I go to this bar that is a mix bag of football fans. Mixed in that there are some serious drinkers at this dive. People celebrate birthdays, anniversaries and holidays at this place. I just happen to stumble upon it when I first moved to the Valley. It looked cheap enough. Well, the bartenders there do not hide the fact that they are there to get you drunk. Not just drunk, but you crawl out. I'm a Cincinnati Bengals fan, so for those who know football, you also probably know why drinking really soothes the loser mentality.

This particular year was exciting. My team was actually winning. I befriended a few Steelers fans who frequent the bar the way bonding happens. By me shouting smack talk drunkenly into their general direction. Drinking booze makes you stupid and invincible. It was my God given right to tear into these guys since years and years of being in the same division and suffering constant ridicule.

Drinks were flowing. I grew out of hand. I may as well place a very large void here since I can't remember the rest of the game, only that the Bengals did win. Their victory was my victory. The bartender, growing concerned called me a cab. I was livid. I threw napkins at them. I threw olives. I threw whatever cash I had in hand at them. And they finally escorted me out. Gently though. I was not the worst they've seen, and I got the feeling they felt sorry for me. I got in the cab, and this moment I look back with regret...

...because the whole time I was screaming and kicking the seat of the taxi cab driver. Shouting horribly racist things. Spitting, cursing, pleading that I couldn't be without my car. He took me all the way to my apartment which is when I pulled out a wad of cash and threw it at him and demanded he take me back. Poor guy was just an immigrant trying to make a living. And here I was, the fare that stood between him and his dream vegetable garden. Not that I was fully coherent. And he did the worst thing possible. He took me back.

There was my car. The bar didn't take my keys. The cab driver asked me if I was okay to drive. And I honestly believed I was. He left, probably grateful. I'm pretty sure he forgot to take my sweaty booze soaked cash.

And I commit the worst crime I could think of. I get in my car; start her up. And drove home. Fear is gripping when you start to feel yourself lose control. The smart thing would be to pull over the side of the road and wait it out. But I'm determined. The drunk mind doesn't think logic. It thinks goal. And the goal is to conquer this. I've been drunker. And guess what, when I get home, this will all seem like a nightmare. And I'll secretly high five myself for overcoming this. It's all a state of mind. Yeah right...I would've driven better if someone would've dropped an anvil on my head.

I do make it home. And what do they always say?  Most car accidents happen within a block from your home.
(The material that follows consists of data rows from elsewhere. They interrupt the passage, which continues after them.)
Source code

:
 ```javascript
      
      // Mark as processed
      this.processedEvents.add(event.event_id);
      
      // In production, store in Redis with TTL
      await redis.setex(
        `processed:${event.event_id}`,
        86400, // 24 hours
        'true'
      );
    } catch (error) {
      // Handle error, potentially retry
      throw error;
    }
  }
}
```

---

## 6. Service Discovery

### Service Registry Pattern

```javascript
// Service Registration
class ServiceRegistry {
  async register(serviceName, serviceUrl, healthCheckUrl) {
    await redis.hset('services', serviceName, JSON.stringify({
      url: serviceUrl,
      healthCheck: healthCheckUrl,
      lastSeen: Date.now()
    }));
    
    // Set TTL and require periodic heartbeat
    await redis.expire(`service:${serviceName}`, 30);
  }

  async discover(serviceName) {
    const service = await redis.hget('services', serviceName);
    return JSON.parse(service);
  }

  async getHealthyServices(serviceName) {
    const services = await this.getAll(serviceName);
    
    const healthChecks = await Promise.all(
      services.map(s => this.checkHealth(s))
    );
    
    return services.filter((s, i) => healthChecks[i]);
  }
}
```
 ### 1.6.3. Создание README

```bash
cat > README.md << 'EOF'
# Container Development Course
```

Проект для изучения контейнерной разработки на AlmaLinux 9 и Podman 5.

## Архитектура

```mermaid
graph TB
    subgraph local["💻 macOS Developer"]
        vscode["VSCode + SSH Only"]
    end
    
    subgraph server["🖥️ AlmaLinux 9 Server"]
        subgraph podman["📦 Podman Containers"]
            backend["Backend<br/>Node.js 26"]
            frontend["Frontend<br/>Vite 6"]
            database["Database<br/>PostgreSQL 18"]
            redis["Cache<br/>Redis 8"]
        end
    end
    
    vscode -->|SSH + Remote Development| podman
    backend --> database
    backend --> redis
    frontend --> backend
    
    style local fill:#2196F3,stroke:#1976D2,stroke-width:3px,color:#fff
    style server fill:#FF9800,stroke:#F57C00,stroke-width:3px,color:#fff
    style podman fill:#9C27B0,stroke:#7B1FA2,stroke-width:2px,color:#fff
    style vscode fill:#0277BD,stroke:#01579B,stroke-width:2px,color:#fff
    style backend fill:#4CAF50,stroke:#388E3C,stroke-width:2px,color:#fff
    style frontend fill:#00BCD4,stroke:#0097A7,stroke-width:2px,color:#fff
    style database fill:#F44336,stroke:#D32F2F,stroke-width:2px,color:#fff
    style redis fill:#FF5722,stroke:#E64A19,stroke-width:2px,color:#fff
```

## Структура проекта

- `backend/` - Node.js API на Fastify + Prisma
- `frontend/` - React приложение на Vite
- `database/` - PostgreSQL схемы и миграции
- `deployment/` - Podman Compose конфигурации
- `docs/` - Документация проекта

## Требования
At the time, I had a roommate that parked in the garage, so I couldn't use the space. I end up attempting to parallel park. Some of you may be groaning others laughing. Others may feel a mixed bag of wanting to kick my dumbass or choking me out. Either way...this parking job was going to happen.

I remember so very little. I do remember not having any level of control of anything. I drove stick shift at the time, which made what I was trying to do much more difficult. Well, I remember metal grinding on metal. And the sound freaked me out, so I drove out of the first spot and drove down the road to take the corner so that I could round back to search for another space. This was on a Sunday, so all spaces are occupied. I'm pissed. And getting more and more drowsy. I finally find a parking spot. And I beeline home. I think I've passed a few people along the way that seemed to be confused. When I'm drunk, I can almost see myself. It's not a pretty sight. I look pissed and ready to kill. Worst...this was when I had packed on 15 lbs. of muscle. So...not sure how many people want to get in the way of mini-Hulk.

I finally make it back to my apartment. I run as fast as I can to my bed and nosedive into it. I just want the day to end. And the very worst part...it wasn't even 2PM yet.